Dataset entries
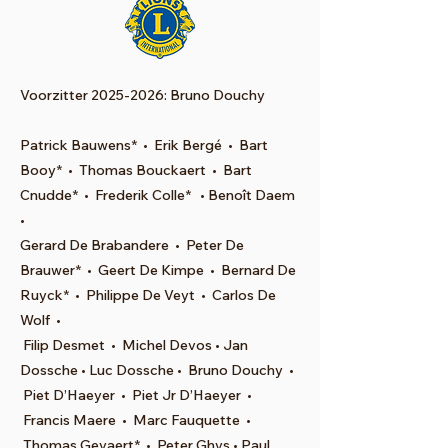
Voorzitter
2025-2026
: Bruno Douchy
Patrick Bauwens* • Erik Bergé • Bart
Booy* • Thomas Bouckaert • Bart
Cnudde* • Frederik Colle* • Benoît Daem
•
Gerard De Brabandere • Peter De
Brauwer* • Geert De Kimpe • Bernard De
Ruyck* • Philippe De Veyt • Carlos De
Wolf •
Filip Desmet • Michel Devos • Jan
Dossche • Luc Dossche • Bruno Douchy •
Piet D’Haeyer • Piet Jr D’Haeyer •
Francis Maere • Marc Fauquette •
Thomas Gevaert* • Peter Ghys • Paul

**TASK REQUIREMENTS:** What's needed is every record restated exactly, pictures excluded.

**RESULT:**
Voorzitter
2025-2026
: Bruno Douchy
Patrick Bauwens* • Erik Bergé • Bart
Booy* • Thomas Bouckaert • Bart
Cnudde* • Frederik Colle* • Benoît Daem
•
Gerard De Brabandere • Peter De
Brauwer* • Geert De Kimpe • Bernard De
Ruyck* • Philippe De Veyt • Carlos De
Wolf •
Filip Desmet • Michel Devos • Jan
Dossche • Luc Dossche • Bruno Douchy •
Piet D’Haeyer • Piet Jr D’Haeyer •
Francis Maere • Marc Fauquette •
Thomas Gevaert* • Peter Ghys • Paul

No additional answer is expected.